На следующее утро я снова, как в самом начале своего перехода, долго стоял перед зеркалом. Смотрел на себя… Но не искал больше изъянов — время доказало, что парень из меня получился такой вполне себе ничего. Нет… я был занят другим — пытался внушить себе, будто я сильный и смелый. Будто мне на все и на всех плевать.
— Даже не знаю, что сказать…
Лицо у Алины — всегда такой деловой и умной — было растерянное. Как у школьницы, которая не смогла решить слишком сложный пример. После того, как я молча выложил на ее стол все документы прошло уже минут пять. А она только перекладывала их, рассматривала, возвращала на стол и снова брала в руки, чтобы еще раз прочитать мое имя.
Сам я тоже ничего не говорил. Сидел как каменная статуя, стиснув челюсти и уставившись на сейф за Алининой спиной.
— Нет, ну мы можем, конечно, тебя оформить как положено, — наконец произнесла она чуть более решительно. — В бухгалтерии даже не сразу поймут наверное…
— Алин, — негромко, но со сталью в голосе сказал я, — мне не надо, чтобы они поняли. Я — парень.
Она бросила на меня быстрый взгляд и снова уставилась на мой паспорт. На Светину фотку.
— То есть ты не хочешь, чтобы кто-нибудь знал твое настоящее имя?
Я решительно посмотрел ей в глаза и кивнул. Внутри все тряслось и ладони покрылись холодным потом, но лицо у меня было совершенно непроницаемым. По крайней мере, я на это надеялся.
— Не хочу. Я собираюсь менять паспорт, — это было правдой, но лишь отчасти. Смена документов мне не грозила еще очень долго.
Алина дернула бровями, подумала о чем-то и вдруг спросила:
— Тебе делали операцию?
Врать не хотелось.
— Еще нет. Но я собираюсь.
Она вздохнула. Сгребла документы в кучу и посмотрела на меня уже почти нормальным взглядом.
— Хорошо, Саша. Тогда я сама буду выдавать тебе зарплату, как и было раньше. Мы могли бы вообще не оформлять документы… Но тебе же нужен стаж.
— Да ничего мне не нужно! — горячо воскликнул я, не сдержав эмоций. — Если можно не делать, то и не надо! Я согласен как раньше…
— Окей… — она постучала длинными ногтями по краю стала и резюмировала: — Тогда и оставим все, как есть. Директору так даже лучше — не надо будет с тебя налоги платить, — я знал, что директор — ее муж. — А чтобы не было лишних вопросов проведем тебя, как и раньше по ведомости внештатников.

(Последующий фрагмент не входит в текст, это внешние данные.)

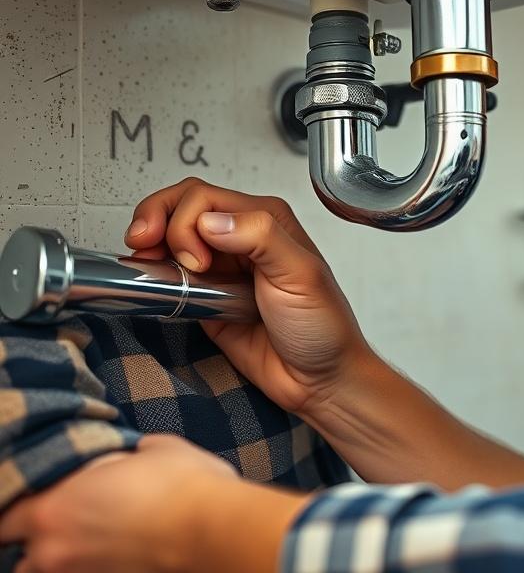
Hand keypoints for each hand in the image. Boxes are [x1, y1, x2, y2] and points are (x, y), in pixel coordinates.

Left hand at [0, 435, 238, 572]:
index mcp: (53, 510)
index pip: (4, 520)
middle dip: (39, 544)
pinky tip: (119, 555)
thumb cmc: (183, 483)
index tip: (34, 501)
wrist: (216, 529)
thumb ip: (125, 455)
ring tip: (90, 546)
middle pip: (21, 560)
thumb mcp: (153, 448)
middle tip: (67, 526)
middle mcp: (54, 553)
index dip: (18, 510)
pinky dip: (95, 567)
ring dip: (63, 562)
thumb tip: (132, 454)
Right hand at [124, 177, 372, 415]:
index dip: (185, 221)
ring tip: (147, 262)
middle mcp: (241, 238)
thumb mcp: (301, 274)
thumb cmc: (323, 327)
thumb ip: (261, 237)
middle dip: (157, 220)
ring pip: (172, 237)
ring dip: (151, 244)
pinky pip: (171, 275)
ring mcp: (221, 267)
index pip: (206, 197)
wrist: (319, 379)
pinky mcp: (206, 297)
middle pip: (182, 208)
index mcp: (266, 220)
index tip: (196, 259)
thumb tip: (212, 221)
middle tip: (147, 246)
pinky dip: (155, 273)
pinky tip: (154, 280)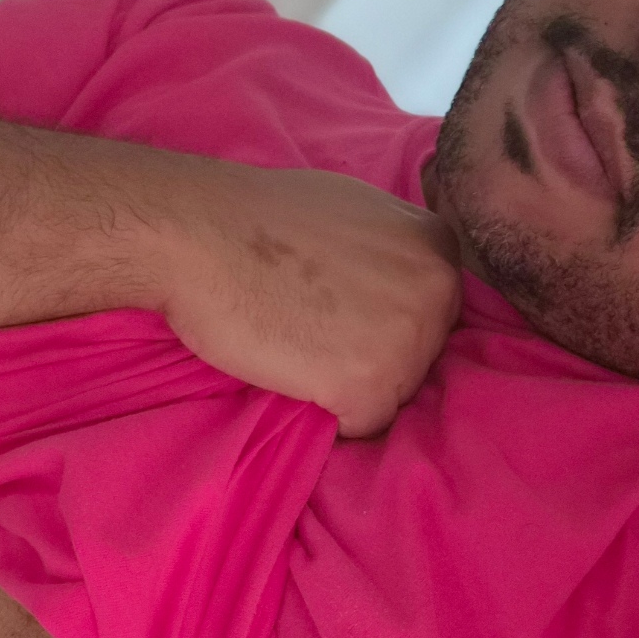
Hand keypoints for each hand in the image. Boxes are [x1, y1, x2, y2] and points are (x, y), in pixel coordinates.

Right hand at [154, 159, 462, 436]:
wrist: (200, 236)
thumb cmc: (261, 217)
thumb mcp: (358, 211)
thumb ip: (393, 252)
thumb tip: (396, 286)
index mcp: (437, 246)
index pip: (430, 311)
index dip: (382, 319)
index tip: (339, 309)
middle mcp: (437, 290)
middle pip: (421, 356)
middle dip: (374, 354)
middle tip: (314, 329)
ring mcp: (409, 340)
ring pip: (394, 394)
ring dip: (350, 385)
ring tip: (300, 346)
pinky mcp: (369, 385)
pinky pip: (362, 425)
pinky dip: (329, 415)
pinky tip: (294, 372)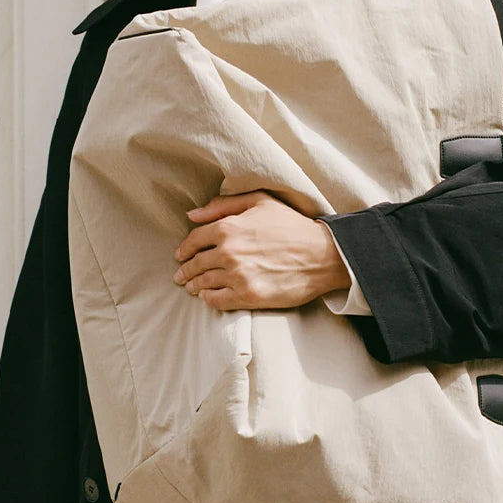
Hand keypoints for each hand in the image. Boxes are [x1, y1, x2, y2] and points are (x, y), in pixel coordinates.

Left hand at [173, 190, 349, 310]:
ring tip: (192, 288)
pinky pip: (216, 301)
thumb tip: (192, 214)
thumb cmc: (292, 225)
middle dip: (186, 270)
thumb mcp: (260, 202)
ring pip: (204, 283)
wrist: (322, 255)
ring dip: (195, 285)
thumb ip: (223, 205)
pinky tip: (208, 297)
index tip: (181, 255)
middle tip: (181, 276)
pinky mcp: (248, 296)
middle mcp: (228, 252)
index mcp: (228, 228)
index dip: (185, 248)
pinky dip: (208, 299)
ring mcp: (237, 276)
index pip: (195, 240)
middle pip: (196, 263)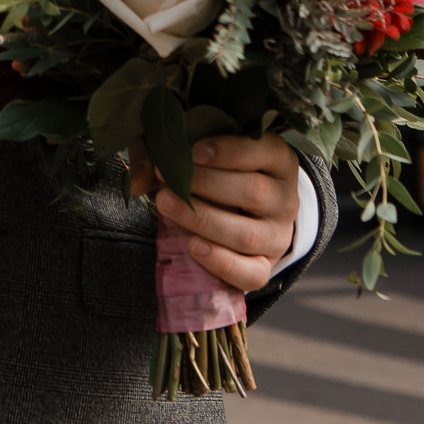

И тебе хорошо — получать зарплату чистыми, без налоговых удержек…
Я кивнул согласно. Думаю, радость в моих глазах светилась как радиация. Какая уж тут к шутам сдержанность!
— Только ты сама… сам… не проболтайся девчонкам. А то выставишь меня дурой, — она вернула мне документы… и не удержалась от вопроса: — Как ты вообще до такой жизни дошел?
Как… Я бы много чего мог ей рассказать. И про почти порезанные вены, и про истерики матери, и про вечное неистребимое чувство неполноценности, которое ядовитой иглой сидело у меня внутри. Но не стал. Просто пожал плечами и ответил:
— Я таким родился, — и добавил чуть погодя: — И это не лечится.